Single by Jamie Bond

from the album The Heavenly Kid (Original Motion Picture Soundtrack)
- Released: 1985
- Studio: Le Gonks West, Los Angeles
- Genre: Pop
- Length: 4:41
- Label: Elektra
- Songwriters: Roxanne Seeman, Billie Hughes
- Producer: George Duke

= Heart of Love =

"Heart of Love", also known by the title "Climbing to the Heart of Love", is a song written by Roxanne Seeman and Billie Hughes. It was recorded by Joni Paladin, under the pseudonym Jamie Bond, and produced by George Duke for the soundtrack to the film The Heavenly Kid. It appears in a montage scene with Bobby (Lewis Smith) and Emily (Jane Kaczmarek). The song was released as the first single in 1985 by Elektra Records.
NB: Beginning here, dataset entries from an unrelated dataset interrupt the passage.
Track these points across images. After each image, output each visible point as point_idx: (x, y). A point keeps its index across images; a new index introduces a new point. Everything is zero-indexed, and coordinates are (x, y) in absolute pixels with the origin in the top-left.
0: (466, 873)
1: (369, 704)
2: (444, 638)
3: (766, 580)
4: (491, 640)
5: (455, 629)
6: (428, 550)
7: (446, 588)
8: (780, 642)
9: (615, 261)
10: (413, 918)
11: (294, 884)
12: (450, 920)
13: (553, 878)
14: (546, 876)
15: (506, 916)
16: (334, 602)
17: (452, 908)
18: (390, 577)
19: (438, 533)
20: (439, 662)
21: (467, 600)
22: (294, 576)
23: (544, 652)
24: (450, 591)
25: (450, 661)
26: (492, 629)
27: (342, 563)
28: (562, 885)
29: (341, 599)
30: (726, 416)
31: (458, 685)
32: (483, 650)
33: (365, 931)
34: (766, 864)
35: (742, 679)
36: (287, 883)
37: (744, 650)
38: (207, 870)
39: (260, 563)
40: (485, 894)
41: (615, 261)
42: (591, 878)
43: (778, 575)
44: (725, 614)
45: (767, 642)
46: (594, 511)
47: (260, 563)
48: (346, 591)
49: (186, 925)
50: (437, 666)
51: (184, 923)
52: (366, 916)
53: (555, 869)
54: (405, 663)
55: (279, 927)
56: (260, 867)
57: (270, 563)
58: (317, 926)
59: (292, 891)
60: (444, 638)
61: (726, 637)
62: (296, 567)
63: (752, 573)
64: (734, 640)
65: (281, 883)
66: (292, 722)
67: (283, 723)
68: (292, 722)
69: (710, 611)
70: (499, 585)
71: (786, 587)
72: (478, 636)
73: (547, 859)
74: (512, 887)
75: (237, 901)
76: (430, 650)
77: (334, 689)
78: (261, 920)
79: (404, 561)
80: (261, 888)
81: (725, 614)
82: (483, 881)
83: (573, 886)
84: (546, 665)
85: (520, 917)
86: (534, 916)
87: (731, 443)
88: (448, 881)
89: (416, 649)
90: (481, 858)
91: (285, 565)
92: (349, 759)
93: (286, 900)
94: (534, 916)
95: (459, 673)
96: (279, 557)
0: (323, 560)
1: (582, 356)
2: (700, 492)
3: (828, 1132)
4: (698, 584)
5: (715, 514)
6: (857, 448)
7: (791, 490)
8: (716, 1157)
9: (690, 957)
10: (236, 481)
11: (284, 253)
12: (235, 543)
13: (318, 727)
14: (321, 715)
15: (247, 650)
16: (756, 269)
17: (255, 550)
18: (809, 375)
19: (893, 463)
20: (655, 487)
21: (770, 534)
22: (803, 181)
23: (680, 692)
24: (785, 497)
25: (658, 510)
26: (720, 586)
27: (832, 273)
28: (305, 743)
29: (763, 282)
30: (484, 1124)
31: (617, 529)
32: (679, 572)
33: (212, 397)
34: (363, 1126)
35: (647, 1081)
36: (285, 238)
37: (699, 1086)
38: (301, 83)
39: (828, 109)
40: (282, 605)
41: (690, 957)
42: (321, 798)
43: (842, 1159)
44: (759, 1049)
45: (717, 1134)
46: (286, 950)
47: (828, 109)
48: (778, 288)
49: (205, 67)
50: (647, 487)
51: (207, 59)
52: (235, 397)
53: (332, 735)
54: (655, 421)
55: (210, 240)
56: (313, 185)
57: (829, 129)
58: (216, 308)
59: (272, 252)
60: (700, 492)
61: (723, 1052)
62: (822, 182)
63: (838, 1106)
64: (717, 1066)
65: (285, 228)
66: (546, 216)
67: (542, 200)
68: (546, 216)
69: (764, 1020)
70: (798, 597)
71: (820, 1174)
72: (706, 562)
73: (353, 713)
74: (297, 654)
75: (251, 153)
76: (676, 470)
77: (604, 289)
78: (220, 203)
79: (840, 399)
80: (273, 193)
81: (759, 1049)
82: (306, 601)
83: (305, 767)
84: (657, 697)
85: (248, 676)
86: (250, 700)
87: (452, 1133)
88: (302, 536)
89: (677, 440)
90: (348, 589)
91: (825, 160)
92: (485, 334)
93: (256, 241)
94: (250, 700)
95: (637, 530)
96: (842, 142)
While the single received airplay in 1985, six years later in 1991, as reported by Shelly Weiss in Cashbox, "Heart Of Love" MJQ Majic 102.5, Buffalo, Program Director Hank Nevins caught the movie on HBO and put the song on the air. The sensational reaction of listeners from Buffalo, Rochester, and Toronto moved "Heart Of Love" into power rotation. MJQ received overwhelming requests from record stores in Canada and the U.S. wishing to buy the disc.

== Production ==

- George Duke - Producer, Executive-Producer
- Erik Zobler - Recording Engineer
- Errol Sober - Music Supervisor

- Recording Studio – Le Gonks West
- Mixed At – Lion Share Recording Studios
- Mastered At – Bernie Grundman Mastering
- Mastered By – Brian Gardner

Pressed By – Allied Record Company

== Other versions ==
- Billie Hughes
- Melissa Manchester, If My Heart Had Wings, 1995, produced by Ron Nevison, Arif Mardin, executive producer

== Critical reception ==
Billboard gave a "Recommended Pick" which said: "Ballad from the "Heavenly Kid" soundtrack; fans of Whitney Houston should take note of a comparable talent."

William Ruhlmann, writing for AllMusic, described the songs on "If My Heart Had Wings": "Melissa Manchester's first album of new material in a decade was filled with big, dramatic ballads and widescreen production values."